How do we experience the inevitable physical deterioration of our bodies, and does it haunt us? How do we respond to it, and how might it change us? Notably, our experience of that decay, as we strive, as we find ways to survive, is a corporeal one, and our spirit may continue to fight long after the body is no longer able. Also, importantly, it is a relative one: I only sense how sad my sagging, limp chest is when I see him over there looking so perked and great.
Laura Peterson, the choreographer behind Failure, an impressive work that had a short run at the legendary Judson Memorial, in her statement of the piece suggests that in response to this physical decline, we burrow into materialism and negativity. Because we no longer even resemble the mimetic image of ourselves — and not just physically, but intellectually or professionally or romantically or anything — we cling to literal and figurative objects that make up for the loss, and we resemble a life.
This thesis is persuasive, and I think possesses the compelling effect of seeming self-evident. But her dance, which is frankly more structural than theoretical, is truly about the sustainability and will of the physical body, and is less pessimistic than the overall concept. While the elements of the struggle that the statement suggests are certainly within the interpretive range of the work, more so, Failure expressed a quotidian grace, an appreciation of the good-fight of life. Yes, everywhere in life we bump up against our limitations, but that can be honorable, and can be fulfilling.
And it was lost on no one just how appropriate this tone of dance is at Judson, where Yvonne Rainer experimented with just this kind of movement years ago.
The work — physically taxing, wonderfully intuitive and structured — performs this quotidian grace by asking the dancers to repeat movements and move in similar sequences as they become more and more exhausted. As the performance moved along, we could see how a dancer fought to fulfill the movement they had done so effortlessly just a few minutes before, now with greater difficulty. Or how one performer landed with an umph and explosion while another landed with balance and balletic spring. We see different bodies doing the same movement, we see how some can do more than others, but we see how they all strive.

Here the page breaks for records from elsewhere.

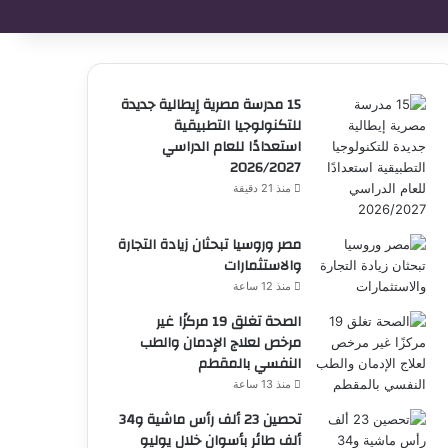
15 مدرسة مصرية إيطالية جديدة
للتكنولوجيا التطبيقية
استعدادًا للعام الدراسي
2026/2027
منذ 21 دقيقة
مصر وروسيا تبحثان زيادة التجارة
والاستثمارات
منذ 12 ساعة
الصحة تغلق 19 مركزًا غير
مرخص لعلاج الإدمان والطب
النفسي بالمقطم
منذ 13 ساعة
تحصين 23 ألف رأس ماشية و34
ألف طائر بأسوان خلال يوليو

The strength of the piece is truly in the ensemble bits, the quintet work, when the dancers movement against and alongside each other carried a restless yet triumphant cohesion, a sense that we may be on our own but we’re all in this fight together. I cannot say with any certainty whether Peterson established an open, improvisational format or choreographed something more exacting, but the different rhythms of the movers, the shape and repetition of their movements, their spatial relationship: bonafide first rate work.
The work concluded with a form that really drilled the concept home, as the four dancers, I'm pretty sure pretty sincerely, competed to see who could dance the longest and stay onstage. The theoretical angles are everywhere — the games of our life! — but perhaps the most interesting aspect of it was the performance of the losers, who stood far upstage on a stage above the dancers. They were not condemned, they stood with elegance, even power, witnessing the rat race.
Some may be haunted by life, but no matter what, our consciousness of our limited bodies fuels are attitudes, is a source of our well being. Failure, by intention or not, displayed this with magnetic grace.